BUENOS AIRES -- Being part of a global effort to build a
digital library with the DNA of the world's species, Argentina has made
significant headway, a local museum director said on Friday.
The ambitious project, called the International Barcode of Life, or
iBOL, has involved 26 countries and hopes to "gather DNA barcodes from
five million specimens, representing at least 500,000 species," according
to the initiative's website.
Pablo Tubaro is an ornithologist by training. He also heads the Argentina's
Bernardino Rivadavia Museum of Natural Sciences in central Buenos Aires.
"Since 2004, the museum has been working on the international
project, which aims to create reference libraries with the genetic sequences
that will allow us to identify all of the species on the planet," he told
Xinhua.
Members of the Latin American nation's National Council for Scientific
and Technical Research are also taking part in the project.

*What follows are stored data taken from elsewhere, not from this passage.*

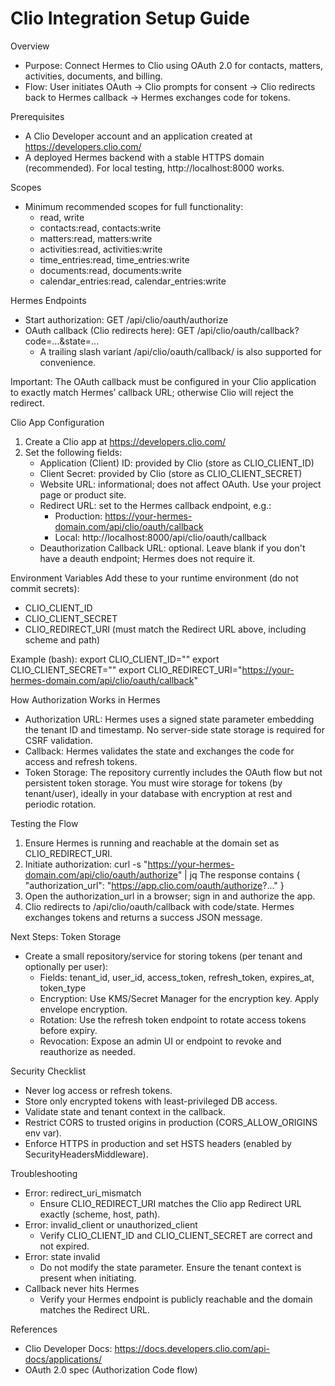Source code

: Clio Integration Setup Guide
================================

Overview
- Purpose: Connect Hermes to Clio using OAuth 2.0 for contacts, matters, activities, documents, and billing.
- Flow: User initiates OAuth → Clio prompts for consent → Clio redirects back to Hermes callback → Hermes exchanges code for tokens.

Prerequisites
- A Clio Developer account and an application created at https://developers.clio.com/
- A deployed Hermes backend with a stable HTTPS domain (recommended). For local testing, http://localhost:8000 works.

Scopes
- Minimum recommended scopes for full functionality:
  - read, write
  - contacts:read, contacts:write
  - matters:read, matters:write
  - activities:read, activities:write
  - time_entries:read, time_entries:write
  - documents:read, documents:write
  - calendar_entries:read, calendar_entries:write

Hermes Endpoints
- Start authorization: GET /api/clio/oauth/authorize
- OAuth callback (Clio redirects here): GET /api/clio/oauth/callback?code=...&state=...
  - A trailing slash variant /api/clio/oauth/callback/ is also supported for convenience.

Important: The OAuth callback must be configured in your Clio application to exactly match Hermes’ callback URL; otherwise Clio will reject the redirect.

Clio App Configuration
1) Create a Clio app at https://developers.clio.com/
2) Set the following fields:
   - Application (Client) ID: provided by Clio (store as CLIO_CLIENT_ID)
   - Client Secret: provided by Clio (store as CLIO_CLIENT_SECRET)
   - Website URL: informational; does not affect OAuth. Use your project page or product site.
   - Redirect URL: set to the Hermes callback endpoint, e.g.:
     - Production: https://your-hermes-domain.com/api/clio/oauth/callback
     - Local: http://localhost:8000/api/clio/oauth/callback
   - Deauthorization Callback URL: optional. Leave blank if you don't have a deauth endpoint; Hermes does not require it.

Environment Variables
Add these to your runtime environment (do not commit secrets):
- CLIO_CLIENT_ID
- CLIO_CLIENT_SECRET
- CLIO_REDIRECT_URI (must match the Redirect URL above, including scheme and path)

Example (bash):
  export CLIO_CLIENT_ID="<from clio dev app>"
  export CLIO_CLIENT_SECRET="<from clio dev app>"
  export CLIO_REDIRECT_URI="https://your-hermes-domain.com/api/clio/oauth/callback"

How Authorization Works in Hermes
- Authorization URL: Hermes uses a signed state parameter embedding the tenant ID and timestamp. No server-side state storage is required for CSRF validation.
- Callback: Hermes validates the state and exchanges the code for access and refresh tokens.
- Token Storage: The repository currently includes the OAuth flow but not persistent token storage. You must wire storage for tokens (by tenant/user), ideally in your database with encryption at rest and periodic rotation.

Testing the Flow
1) Ensure Hermes is running and reachable at the domain set as CLIO_REDIRECT_URI.
2) Initiate authorization:
   curl -s "https://your-hermes-domain.com/api/clio/oauth/authorize" | jq
   The response contains { "authorization_url": "https://app.clio.com/oauth/authorize?..." }
3) Open the authorization_url in a browser; sign in and authorize the app.
4) Clio redirects to /api/clio/oauth/callback with code/state. Hermes exchanges tokens and returns a success JSON message.

Next Steps: Token Storage
- Create a small repository/service for storing tokens (per tenant and optionally per user):
  - Fields: tenant_id, user_id, access_token, refresh_token, expires_at, token_type
  - Encryption: Use KMS/Secret Manager for the encryption key. Apply envelope encryption.
  - Rotation: Use the refresh token endpoint to rotate access tokens before expiry.
  - Revocation: Expose an admin UI or endpoint to revoke and reauthorize as needed.

Security Checklist
- Never log access or refresh tokens.
- Store only encrypted tokens with least-privileged DB access.
- Validate state and tenant context in the callback.
- Restrict CORS to trusted origins in production (CORS_ALLOW_ORIGINS env var).
- Enforce HTTPS in production and set HSTS headers (enabled by SecurityHeadersMiddleware).

Troubleshooting
- Error: redirect_uri_mismatch
  - Ensure CLIO_REDIRECT_URI matches the Clio app Redirect URL exactly (scheme, host, path).
- Error: invalid_client or unauthorized_client
  - Verify CLIO_CLIENT_ID and CLIO_CLIENT_SECRET are correct and not expired.
- Error: state invalid
  - Do not modify the state parameter. Ensure the tenant context is present when initiating.
- Callback never hits Hermes
  - Verify your Hermes endpoint is publicly reachable and the domain matches the Redirect URL.

References
- Clio Developer Docs: https://docs.developers.clio.com/api-docs/applications/
- OAuth 2.0 spec (Authorization Code flow)
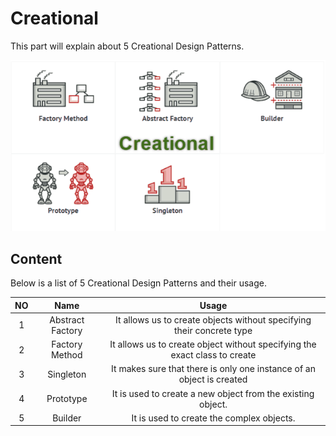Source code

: # Creational
This part will explain about 5 Creational Design Patterns.

![alt text](./creational.png?raw=true)

## Content
Below is a list of 5 Creational Design Patterns and their usage.

|   NO      |   Name                        |   Usage       |
|   :---:   |   :---:                       |   :---:       |
|   1       |   Abstract Factory            |   It allows us to create objects without specifying their concrete type        |
|   2       |   Factory Method              |   It allows us to create object without specifying the exact class to create        |
|   3       |   Singleton                   |   It makes sure that there is only one instance of an object is created |
|   4       |   Prototype                   |   It is used to create a new object from the existing object.      |
|   5       |   Builder                     |   It is used to create the complex objects.  |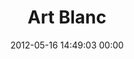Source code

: ---
title: "Art Blanc"
date: 2012-05-16 14:49:03 00:00
permalink: /art_blanc
twitter: "art_blanc"
likes: [73,39,68,69,67,66,30,932,100,43,782,630,444,1217,429,545,771,1268,1197,1155,1336,555,580]
id: 58
gravatar: "http://www.gravatar.com/avatar/00ef06a6a4ff9b8d1b893d5deea1b81c"
---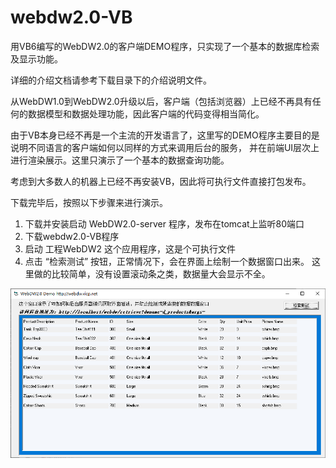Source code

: # webdw2.0-VB
用VB6编写的WebDW2.0的客户端DEMO程序，只实现了一个基本的数据库检索及显示功能。

详细的介绍文档请参考下载目录下的介绍说明文件。

从WebDW1.0到WebDW2.0升级以后，客户端（包括浏览器）上已经不再具有任何的数据模型和数据处理功能，因此客户端的代码变得相当简化。

由于VB本身已经不再是一个主流的开发语言了，这里写的DEMO程序主要目的是说明不同语言的客户端如何以同样的方式来调用后台的服务，
并在前端UI层次上进行渲染展示。这里只演示了一个基本的数据查询功能。

考虑到大多数人的机器上已经不再安装VB，因此将可执行文件直接打包发布。

下载完毕后，按照以下步骤来进行演示。
1. 下载并安装启动 WebDW2.0-server 程序，发布在tomcat上监听80端口
2. 下载webdw2.0-VB程序
3. 启动 工程WebDW2 这个应用程序，这是个可执行文件
4. 点击 “检索测试” 按钮，正常情况下，会在界面上绘制一个数据窗口出来。
   这里做的比较简单，没有设置滚动条之类，数据量大会显示不全。

![image](https://github.com/liujunsong68922/webdw2.0-VB/raw/master/webdw2.0_VB.png)
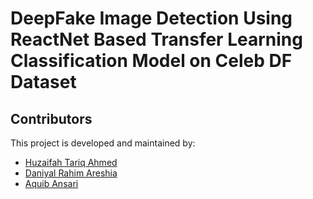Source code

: # DeepFake Image Detection Using ReactNet Based Transfer Learning Classification Model on Celeb DF Dataset



## Contributors
This project is developed and maintained by:
- [Huzaifah Tariq Ahmed](https://github.com/huzaifahtariqahmed)
- [Daniyal Rahim Areshia](https://github.com/Daniyal-R-A)
- [Aquib Ansari](https://github.com/aqib420)
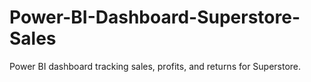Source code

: # Power-BI-Dashboard-Superstore-Sales
Power BI dashboard tracking sales, profits, and returns for Superstore.
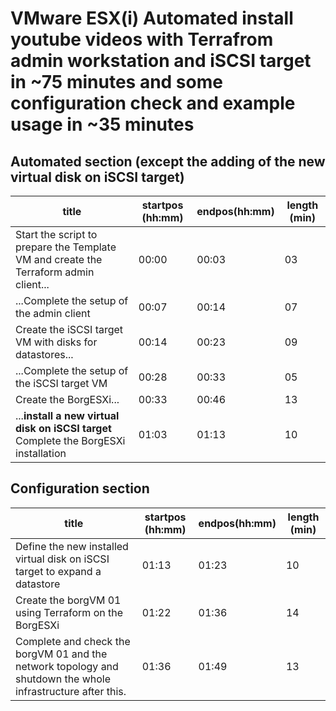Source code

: # VMware ESX(i) Automated install youtube videos with Terrafrom admin workstation and iSCSI target in ~75 minutes and some configuration check and example usage in ~35 minutes

## Automated section (except the adding of the new virtual disk on iSCSI target)

| title                                                                               | startpos (hh:mm)| endpos(hh:mm)| length (min)|
|-------------------------------------------------------------------------------------|-----------------|--------------|-------------|
| Start the script to prepare the Template VM and create the Terraform admin client...| 00:00           | 00:03        | 03          |
| ...Complete the setup of the admin client                                           | 00:07           | 00:14        | 07          |
| Create the iSCSI target VM with disks for datastores...                             | 00:14           | 00:23        | 09          |                                                                           
| ...Complete the setup of the iSCSI target VM                                        | 00:28           | 00:33        | 05          |
| Create the BorgESXi...                                                              | 00:33           | 00:46        | 13          |
| ...**install a new virtual disk on iSCSI target** Complete the BorgESXi installation| 01:03           | 01:13        | 10          |

## Configuration section

| title                                                                                                      | startpos (hh:mm)| endpos(hh:mm)| length (min)|
|------------------------------------------------------------------------------------------------------------|-----------------|--------------|-------------|
| Define the new installed virtual disk on iSCSI target to expand a datastore                                | 01:13           | 01:23        | 10          |
| Create the borgVM 01 using Terraform on the BorgESXi                                                       | 01:22           | 01:36        | 14          |
| Complete and check the borgVM 01 and the network topology and shutdown the whole infrastructure after this.| 01:36           | 01:49        | 13          |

In Latin America, countries such as "Argentina, Brazil and Mexico
serve as regional nodes of the project, developing reference libraries for
regional specimens and helping other countries in the region to do the
same," said Tubaro.
"Among the so-called central nodes (of the project) are Canada,
where the initiative began, the United States, European Union and China. These
central countries are the ones with the most technological development and
capacity for analysis," he added.
The project's website says the library will have wide-ranging
applications in "pest and disease control, food production and safety,
resource management, conservation, research, education and recreation."